Records for the task:
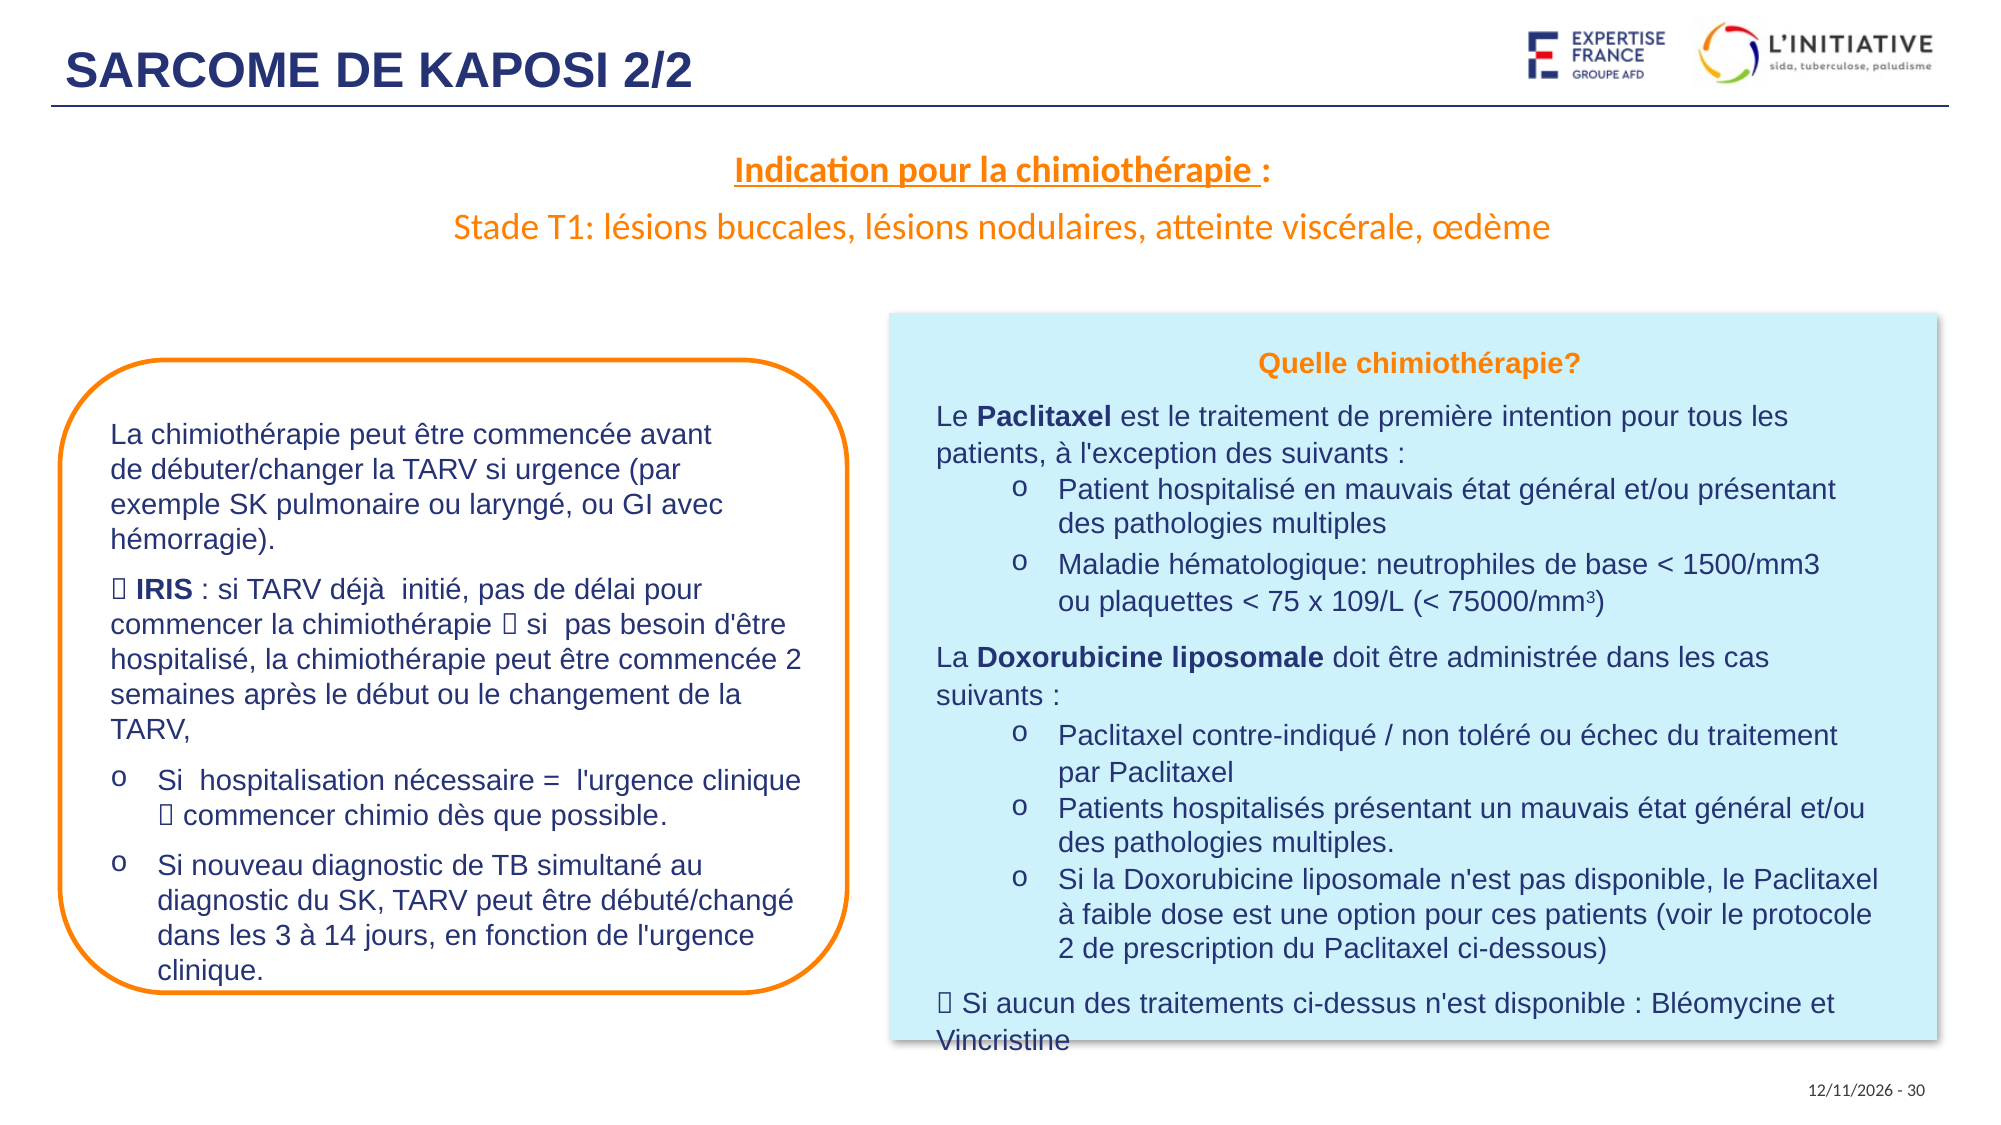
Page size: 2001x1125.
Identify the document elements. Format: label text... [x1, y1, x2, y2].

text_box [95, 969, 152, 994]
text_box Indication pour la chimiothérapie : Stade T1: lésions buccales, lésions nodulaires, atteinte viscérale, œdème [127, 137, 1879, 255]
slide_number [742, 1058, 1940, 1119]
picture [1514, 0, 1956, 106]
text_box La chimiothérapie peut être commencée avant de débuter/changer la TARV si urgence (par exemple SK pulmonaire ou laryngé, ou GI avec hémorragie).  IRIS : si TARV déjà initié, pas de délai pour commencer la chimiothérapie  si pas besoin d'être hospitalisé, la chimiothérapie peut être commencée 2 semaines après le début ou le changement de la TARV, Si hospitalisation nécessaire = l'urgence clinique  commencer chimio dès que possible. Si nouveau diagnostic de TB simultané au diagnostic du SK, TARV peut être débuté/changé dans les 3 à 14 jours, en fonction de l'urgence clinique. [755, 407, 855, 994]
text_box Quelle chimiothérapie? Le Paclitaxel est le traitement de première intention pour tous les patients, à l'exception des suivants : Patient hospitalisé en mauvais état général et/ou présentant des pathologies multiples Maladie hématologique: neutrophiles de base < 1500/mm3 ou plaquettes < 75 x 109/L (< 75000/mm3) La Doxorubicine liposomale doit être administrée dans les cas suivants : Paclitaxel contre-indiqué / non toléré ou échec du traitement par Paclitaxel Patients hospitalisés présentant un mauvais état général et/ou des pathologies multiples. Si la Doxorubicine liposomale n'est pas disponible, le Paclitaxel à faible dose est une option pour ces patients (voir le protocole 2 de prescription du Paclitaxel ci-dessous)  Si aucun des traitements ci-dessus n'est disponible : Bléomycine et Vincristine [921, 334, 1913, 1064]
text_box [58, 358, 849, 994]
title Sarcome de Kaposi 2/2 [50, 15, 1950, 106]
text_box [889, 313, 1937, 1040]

Exercise objective: Apart from the pictures, the entries above are to be repeated in full and exactly.

Output below:
Page size: 2001x1125.
Identify the document elements. Format: label text... [x1, y1, x2, y2].

text_box [95, 969, 152, 994]
text_box Indication pour la chimiothérapie : Stade T1: lésions buccales, lésions nodulaires, atteinte viscérale, œdème [127, 137, 1879, 255]
slide_number [742, 1058, 1940, 1119]
picture [1514, 0, 1956, 106]
text_box La chimiothérapie peut être commencée avant de débuter/changer la TARV si urgence (par exemple SK pulmonaire ou laryngé, ou GI avec hémorragie).  IRIS : si TARV déjà initié, pas de délai pour commencer la chimiothérapie  si pas besoin d'être hospitalisé, la chimiothérapie peut être commencée 2 semaines après le début ou le changement de la TARV, Si hospitalisation nécessaire = l'urgence clinique  commencer chimio dès que possible. Si nouveau diagnostic de TB simultané au diagnostic du SK, TARV peut être débuté/changé dans les 3 à 14 jours, en fonction de l'urgence clinique. [755, 407, 855, 994]
text_box Quelle chimiothérapie? Le Paclitaxel est le traitement de première intention pour tous les patients, à l'exception des suivants : Patient hospitalisé en mauvais état général et/ou présentant des pathologies multiples Maladie hématologique: neutrophiles de base < 1500/mm3 ou plaquettes < 75 x 109/L (< 75000/mm3) La Doxorubicine liposomale doit être administrée dans les cas suivants : Paclitaxel contre-indiqué / non toléré ou échec du traitement par Paclitaxel Patients hospitalisés présentant un mauvais état général et/ou des pathologies multiples. Si la Doxorubicine liposomale n'est pas disponible, le Paclitaxel à faible dose est une option pour ces patients (voir le protocole 2 de prescription du Paclitaxel ci-dessous)  Si aucun des traitements ci-dessus n'est disponible : Bléomycine et Vincristine [921, 334, 1913, 1064]
text_box [58, 358, 849, 994]
title Sarcome de Kaposi 2/2 [50, 15, 1950, 106]
text_box [889, 313, 1937, 1040]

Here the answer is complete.